Apache Kafka transactional writer with foreach sink, is it possible?

Versions: Apache Spark 3.1.1

Even though Apache Kafka supports transactional producers, they're not present in Apache Spark Kafka sink. But despite that, is it possible to implement a transactional producer in Apache Spark Structured Streaming? You should see that at the end of this article.

Data Engineering Design Patterns

Looking for a book that defines and solves most common data engineering problems? I'm currently writing one on that topic and the first chapters are already available in 👉 Early Release on the O'Reilly platform

I also help solve your data engineering problems 👉 contact@waitingforcode.com 📩

The post is organized as follows. In the first section, you will find a refresher on the foreach sink. Just after that, you will see how to implement a transactional producer in Apache Kafka. Finally, in the 2 last sections, you will see 2 implementations of it in Structured Streaming. The first one won't work correctly due to the micro-batch character of the processing, whereas the latter - thanks to some external help - will overcome this issue.

Foreach sink

To implement a custom writer in Apache Spark Structured Streaming you have different choices. If the writer is available only in batch Dataset, you can use foreachBatch. If the writer is not available, you can implement it on your own with the new APIs like DataWriter. It's maybe the best option, especially if you can give the implementation back to the community. But it requires a bit knowledge of Apache Spark API.

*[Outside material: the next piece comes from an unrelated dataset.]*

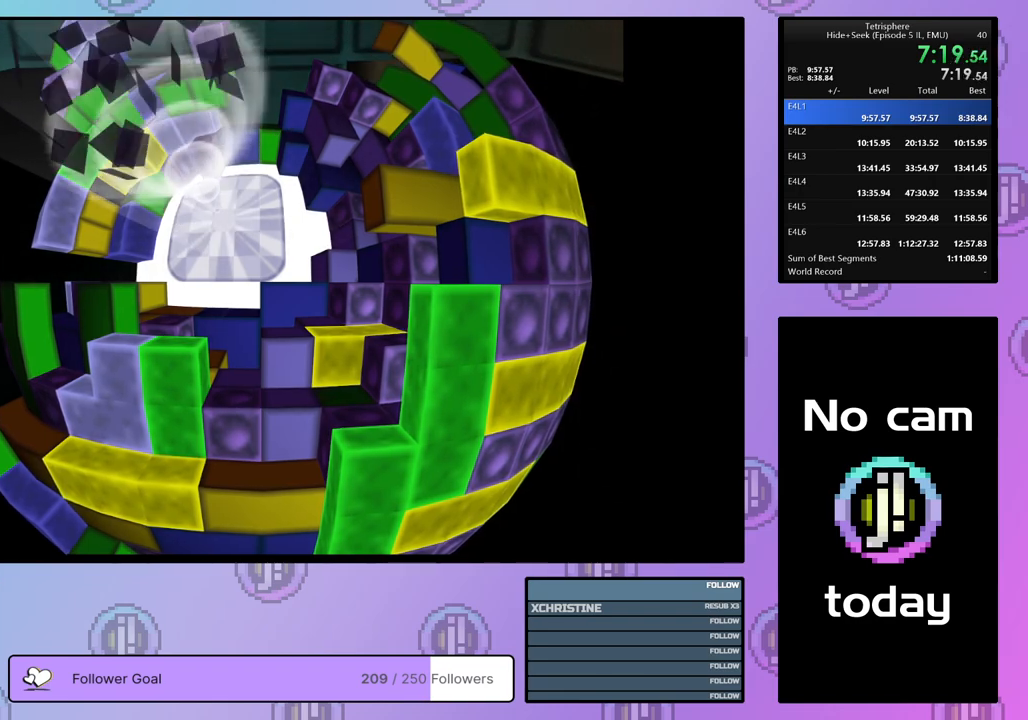
{"buttons": ["CROSS", "SQUARE"], "right_stick": "center", "events": [[83, "CROSS", "up"], [83, "SQUARE", "up"], [133, "SQUARE", "down"], [150, "CROSS", "down"], [217, "CROSS", "up"], [217, "SQUARE", "up"], [300, "CROSS", "down"], [300, "SQUARE", "down"], [383, "CROSS", "up"], [383, "SQUARE", "up"], [450, "CROSS", "down"], [450, "SQUARE", "down"]]}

Hopefully, there is a third option that I'll explore here, the foreach sink. To use it, you have to implement the interface defined by ForeachWriter[T] which looks like that:

def open(partitionId: Long, epochId: Long): Boolean
def process(value: T): Unit
def close(errorOrNull: Throwable): Unit

The 3 methods exposed by the sink are easy to understand. The open() is called when Apache Spark starts to write the results of a task. The process() is the method where the framework writes the row to the sink, whereas close where it performs any cleanup action after processing all rows. If you worked with Apache Beam before, you would certainly notice some similarities with the ParDo API (as of this writing, I'm preparing for GCP Data Engineer certification and revising a lot of Beam concepts, that's why this mention here ;-))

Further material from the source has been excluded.